Via Sam Stockard at the Murfreesboro Post
Middle Tennessee has limited choices for mass transit: light rail on existing train tracks or a monorail system. But public-private partnerships will be needed to make them work, state Sen. Bill Ketron said.
“We just need to be truthful about it, and let’s get on down the road. It’s either light rail with CSX, we bring pressure on CSX, political pressure to start using that rail, or we go with the monorail. That’s the only two options we have,” Ketron said Thursday after a Regional Transportation Authority meeting at the Chamber of Commerce.
Middle Tennessee’s 10-county population is projected to reach 3.1 million by 2040, an 80 percent increase, with most of that growth coming in the nine counties surrounding Davidson. Rutherford’s population is expected to hit 450,000 in that time.
Considering it already takes an hour and a half to drive 35 miles from Murfreesboro to Nashville at rush hour, many people believe it won’t take long before a drive to Chattanooga will be quicker.
Though the RTA sends buses into cities surrounding Nashville to provide mass transportation back and forth from the state capital, several people at Thursday’s meeting said they don’t ride those buses because they consider them inconvenient, slow and hard to access.
RTA is gathering information from people across Middle Tennessee in preparing recommendations for a long-term transportation plan expected to be presented in the spring, RTA planner Felix Castrodad said.
“Success will be very expensive. Failure, even more so,” he said.
Ketron, a Murfreesboro Republican who supports monorail construction despite a price tag in excess of $1.3 billion, said during the meeting public-private partnerships will be necessary to come up with funding because the state can’t continue taking on 100 percent of cost. He predicted the gas tax won’t be raised in 2016 to fund more road construction projects, though it could be done in 2017.

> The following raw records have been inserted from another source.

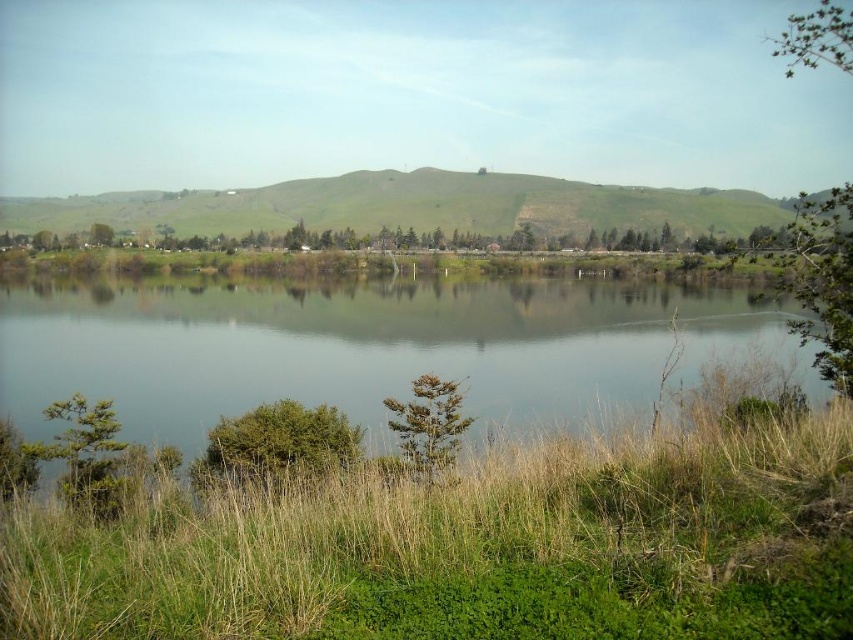
Question: Does green grass at lower center have a greater width compared to transparent water at center?

Choices:
 (A) yes
 (B) no

Answer: (B)

Question: Is the position of green grass at lower center more distant than that of transparent water at center?

Choices:
 (A) yes
 (B) no

Answer: (B)

Question: Where is green grass at lower center located in relation to transparent water at center in the image?

Choices:
 (A) above
 (B) below

Answer: (B)

Question: Which of the following is the farthest from the observer?

Choices:
 (A) (16, 390)
 (B) (744, 470)

Answer: (A)

Question: Among these points, which one is farthest from the camera?

Choices:
 (A) (488, 385)
 (B) (735, 480)

Answer: (A)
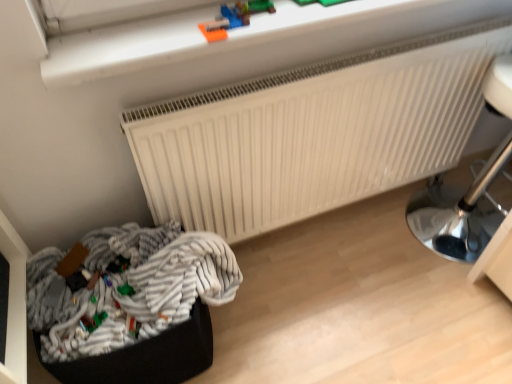
This screenshot has height=384, width=512. In order to click on vacant area on top of white matte radiator at upper center (from a real-world perspective) in this screenshot , I will do 293,81.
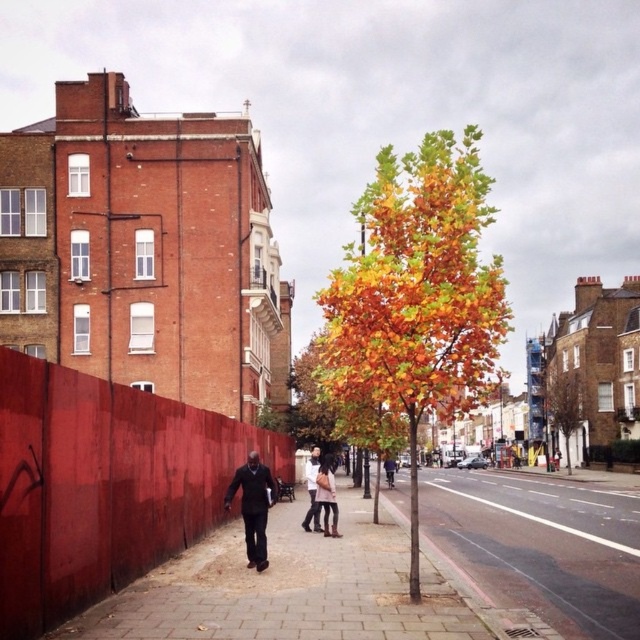
Does autumn leaves tree at center appear on the left side of brown textured tree at center?

Yes, autumn leaves tree at center is to the left of brown textured tree at center.

Does point (339, 282) come in front of point (556, 417)?

Yes, point (339, 282) is closer to viewer.

Where is `autumn leaves tree at center`? This screenshot has width=640, height=640. autumn leaves tree at center is located at coordinates (417, 296).

Is point (216, 500) positioned in front of point (404, 209)?

No, (216, 500) is further to viewer.

Looking at this image, can you confirm if red painted wooden fence at left is positioned to the right of autumn leaves tree at center?

Incorrect, red painted wooden fence at left is not on the right side of autumn leaves tree at center.

The width and height of the screenshot is (640, 640). Find the location of `red painted wooden fence at left`. red painted wooden fence at left is located at coordinates (102, 484).

Can you confirm if red painted wooden fence at left is thinner than smooth concrete pavement at center?

Yes.

Identify the location of red painted wooden fence at left. (102, 484).

Is point (44, 570) positioned behind point (461, 499)?

That is False.

Locate an element on the screen. This screenshot has height=640, width=640. red painted wooden fence at left is located at coordinates (102, 484).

Afterward, he said Tennessee Department of Transportation officials told him no more right of way exists between Murfreesboro and Nashville to add lanes to Interstate 24, whether for express bus lanes or widening.
Ketron also predicted Middle Tennesseans will not board buses in great numbers to reach Nashville.

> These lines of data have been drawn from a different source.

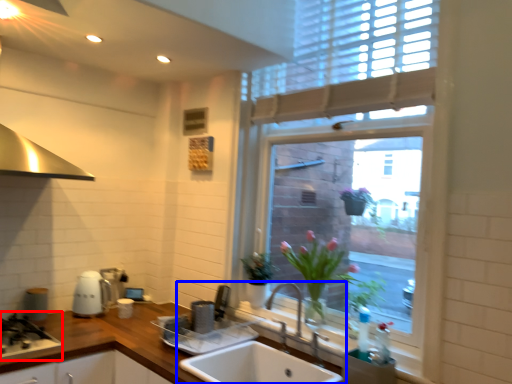
Question: Which of the following is the closest to the observer, gas stove (highlighted by a red box) or sink (highlighted by a blue box)?

Choices:
 (A) gas stove
 (B) sink

Answer: (B)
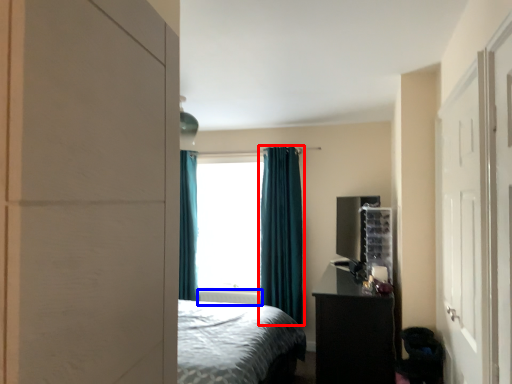
Question: Which of the following is the closest to the observer, curtain (highlighted by a red box) or radiator (highlighted by a blue box)?

Choices:
 (A) curtain
 (B) radiator

Answer: (A)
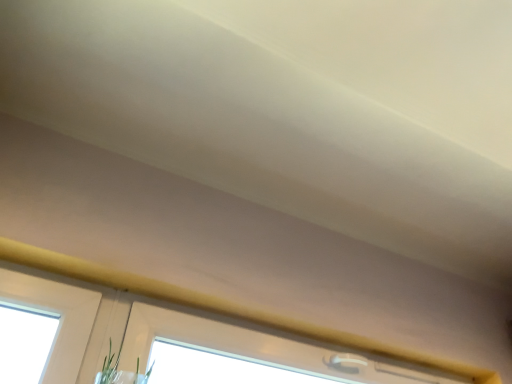
Question: From the image's perspective, is white plastic window at upper center below green matte plant at lower center?

Choices:
 (A) yes
 (B) no

Answer: (B)

Question: Does white plastic window at upper center lie behind green matte plant at lower center?

Choices:
 (A) yes
 (B) no

Answer: (A)

Question: Is white plastic window at upper center facing away from green matte plant at lower center?

Choices:
 (A) no
 (B) yes

Answer: (A)

Question: Does white plastic window at upper center have a greater height compared to green matte plant at lower center?

Choices:
 (A) yes
 (B) no

Answer: (B)

Question: Is white plastic window at upper center oriented towards green matte plant at lower center?

Choices:
 (A) yes
 (B) no

Answer: (B)

Question: Is white plastic window at upper center smaller than green matte plant at lower center?

Choices:
 (A) yes
 (B) no

Answer: (A)

Question: Is the position of green matte plant at lower center less distant than that of white plastic window at upper center?

Choices:
 (A) no
 (B) yes

Answer: (B)

Question: Can you confirm if green matte plant at lower center is taller than white plastic window at upper center?

Choices:
 (A) yes
 (B) no

Answer: (A)

Question: From a real-world perspective, is green matte plant at lower center beneath white plastic window at upper center?

Choices:
 (A) no
 (B) yes

Answer: (B)

Question: Is green matte plant at lower center to the left of white plastic window at upper center from the viewer's perspective?

Choices:
 (A) yes
 (B) no

Answer: (A)

Question: From the image's perspective, is green matte plant at lower center above white plastic window at upper center?

Choices:
 (A) yes
 (B) no

Answer: (B)

Question: Is green matte plant at lower center positioned far away from white plastic window at upper center?

Choices:
 (A) yes
 (B) no

Answer: (B)

Question: From the image's perspective, is green matte plant at lower center positioned above or below white plastic window at upper center?

Choices:
 (A) above
 (B) below

Answer: (B)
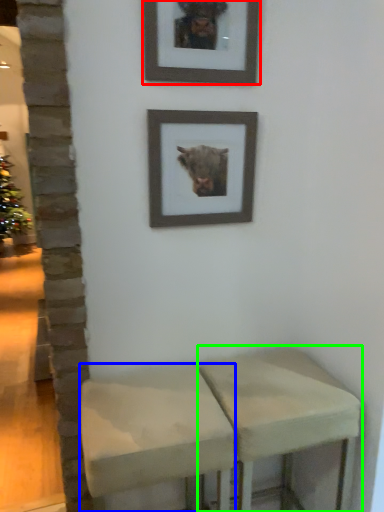
Question: Which object is positioned closest to picture frame (highlighted by a red box)? Select from stool (highlighted by a blue box) and stool (highlighted by a green box).

Choices:
 (A) stool
 (B) stool

Answer: (A)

“I was in China last year, and people are not riding buses. They’ll get six people on a moped, two chickens and a goat. They won’t ride a bus,” he said.

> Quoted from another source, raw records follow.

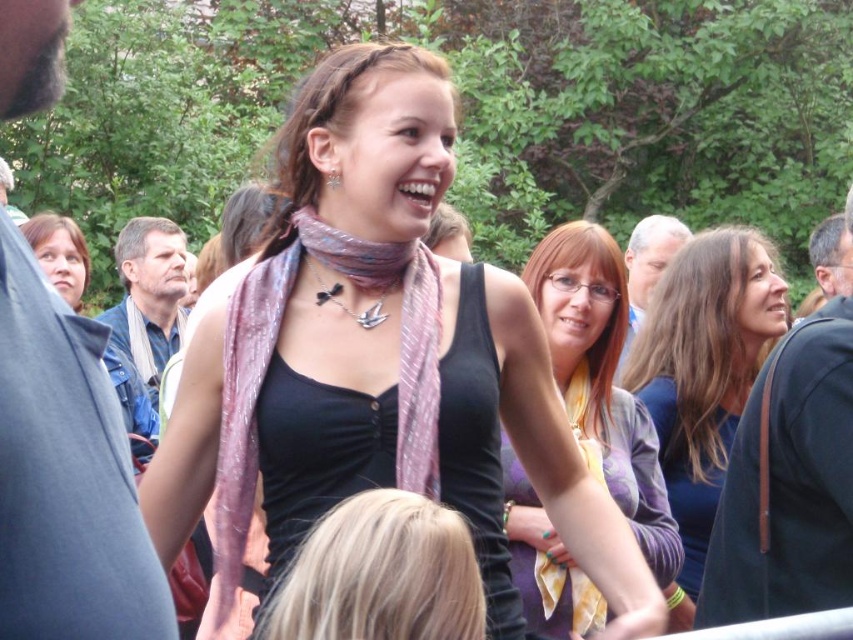
Measure the distance between point (764, 241) and camera.

They are 6.14 meters apart.

Locate an element on the screen. This screenshot has width=853, height=640. dark blue fabric at center is located at coordinates (703, 374).

Between point (728, 552) and point (703, 499), which one is positioned in front?

Point (728, 552) is in front.

Does dark blue shirt at right have a smaller size compared to purple satin dress at upper right?

No.

Which is behind, point (769, 609) or point (718, 445)?

Positioned behind is point (718, 445).

In order to click on dark blue shirt at right in this screenshot , I will do `click(788, 483)`.

Is purple satin dress at upper right below smooth gray hair at upper center?

Yes.

Between point (682, 436) and point (672, 234), which one is positioned behind?

Positioned behind is point (672, 234).

The width and height of the screenshot is (853, 640). What are the coordinates of `purple satin dress at upper right` in the screenshot? It's located at (688, 474).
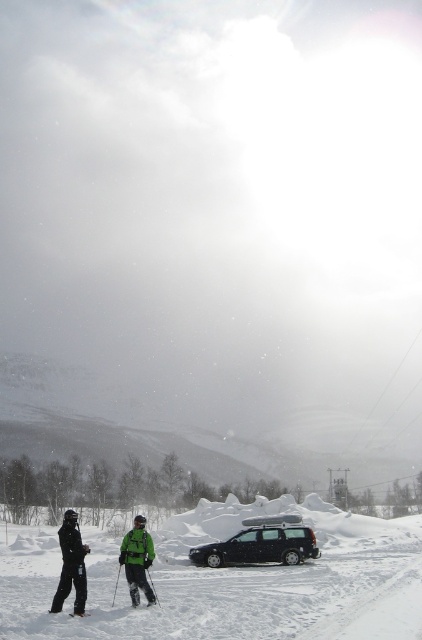
Which is above, black matte station wagon at center or black matte ski at lower center?

Positioned higher is black matte ski at lower center.

Does black matte station wagon at center have a lesser height compared to black matte ski at lower center?

No, black matte station wagon at center is not shorter than black matte ski at lower center.

Is point (292, 532) positioned after point (132, 600)?

That is True.

Locate an element on the screen. The width and height of the screenshot is (422, 640). black matte station wagon at center is located at coordinates [259, 547].

Can you confirm if black matte station wagon at center is taller than black matte ski suit at left?

Incorrect, black matte station wagon at center's height is not larger of black matte ski suit at left's.

Which of these two, black matte station wagon at center or black matte ski suit at left, stands shorter?

black matte station wagon at center

Who is more forward, (240, 548) or (67, 522)?

Point (67, 522)

Locate an element on the screen. This screenshot has width=422, height=640. black matte station wagon at center is located at coordinates (259, 547).

Is point (75, 522) more distant than point (86, 612)?

Yes.

Where is `black matte ski suit at left`? The image size is (422, 640). black matte ski suit at left is located at coordinates (70, 564).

With those limitations in mind, Ketron believes monorails can be built on interstate right of way, causing little impact because support piers are small and easily clearing structures such as overpasses. Such a system could be erected in two years and carry 55,000 people daily, he said.
The state would back the investment with its credit rating over 30 years, Ketron said, but private investors could be enlisted to pay for monorail operation. Ketron said he met recently with representatives of McGraw-Hill out of New York, the former book publisher now in financial markets, who are bringing together private-sector investors to get involved in this type of transportation.
Private companies would be enticed with the opportunity get a return on their investment through gate fees, advertisements, wine and cheese sales and even though contracting with Starbucks to sell coffee on board, he said.
In the meantime, hot lanes with a $35 charge could be set up, as is done in Miami, Fla., he said, but that would be a temporary solution.
“You need to be moving a lot of people,” Ketron noted.